» **Activity**
In the records below, rewrite everything from the line containing "Rank the series" down to the line containing "54-62, 63-67, 68-72, 73-76, 77-79, 80-97", replacing "maximum" with "highest" and leaving all else unchanged.

» **Source material**
▼
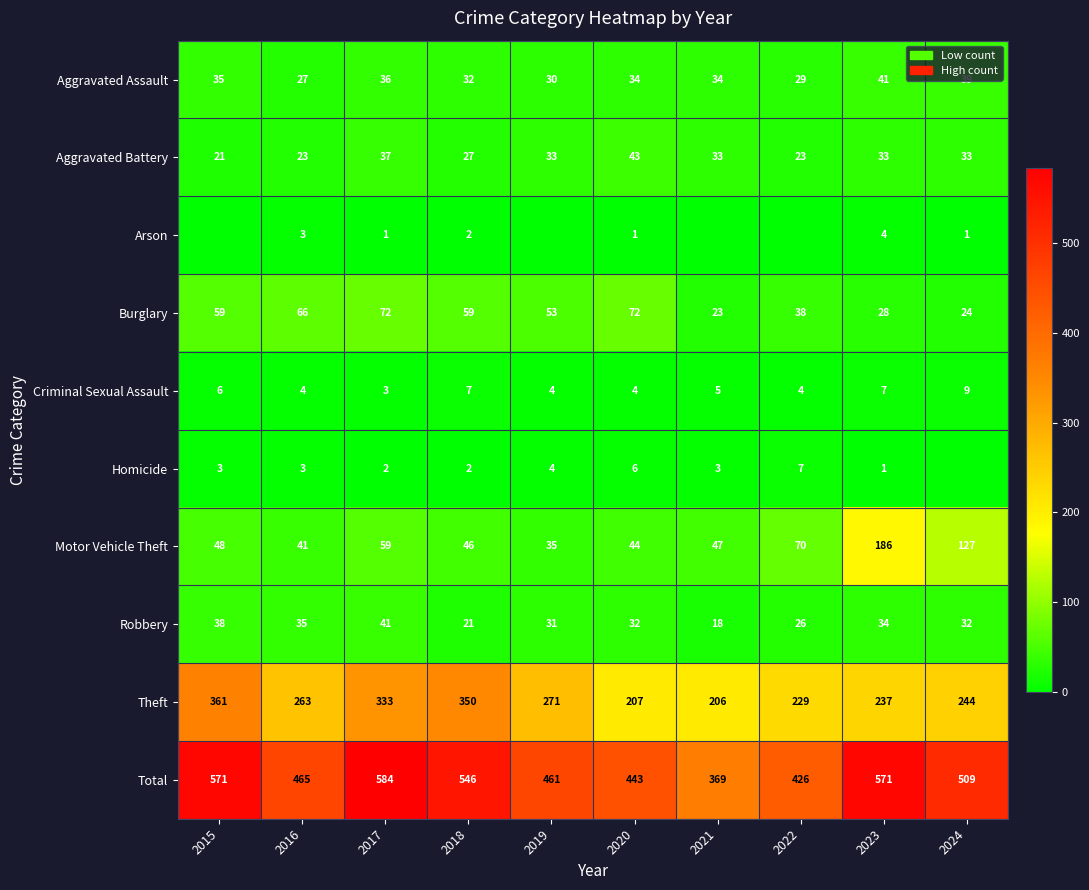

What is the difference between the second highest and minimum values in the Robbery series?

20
▲
▼
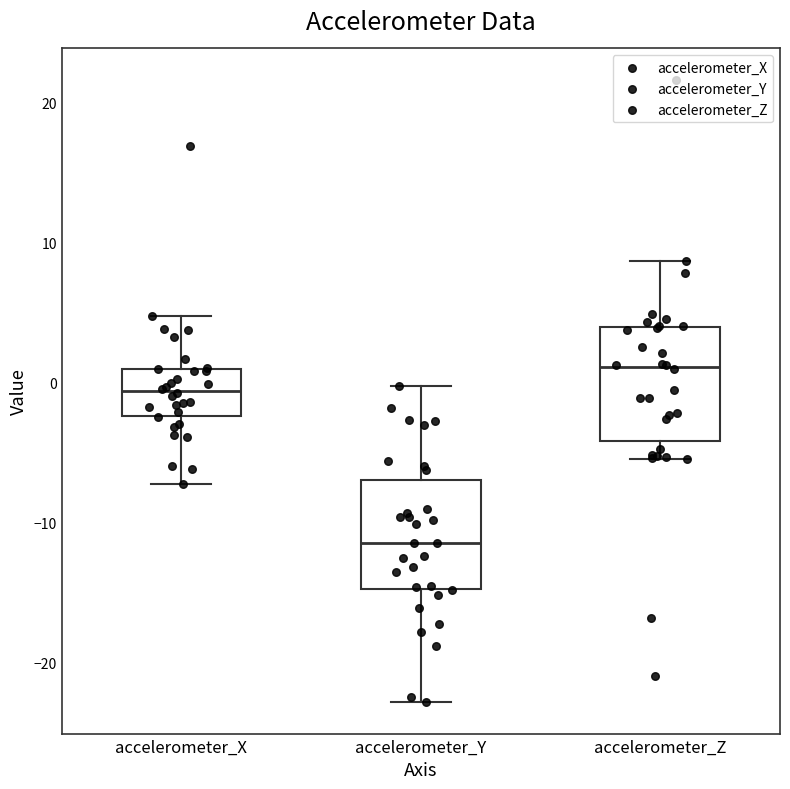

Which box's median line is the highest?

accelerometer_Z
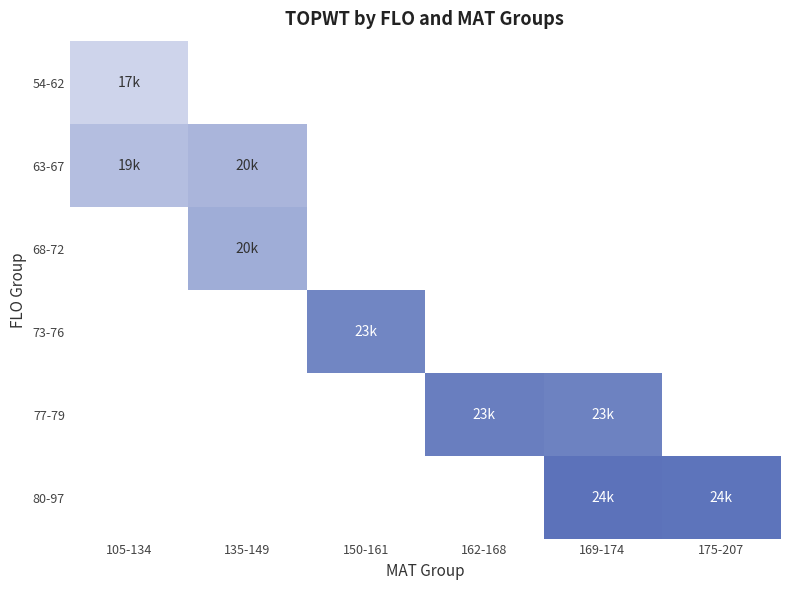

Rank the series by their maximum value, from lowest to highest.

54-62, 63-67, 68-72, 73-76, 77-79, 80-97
▲
» **The answer**
Rank the series by their highest value, from lowest to highest.

54-62, 63-67, 68-72, 73-76, 77-79, 80-97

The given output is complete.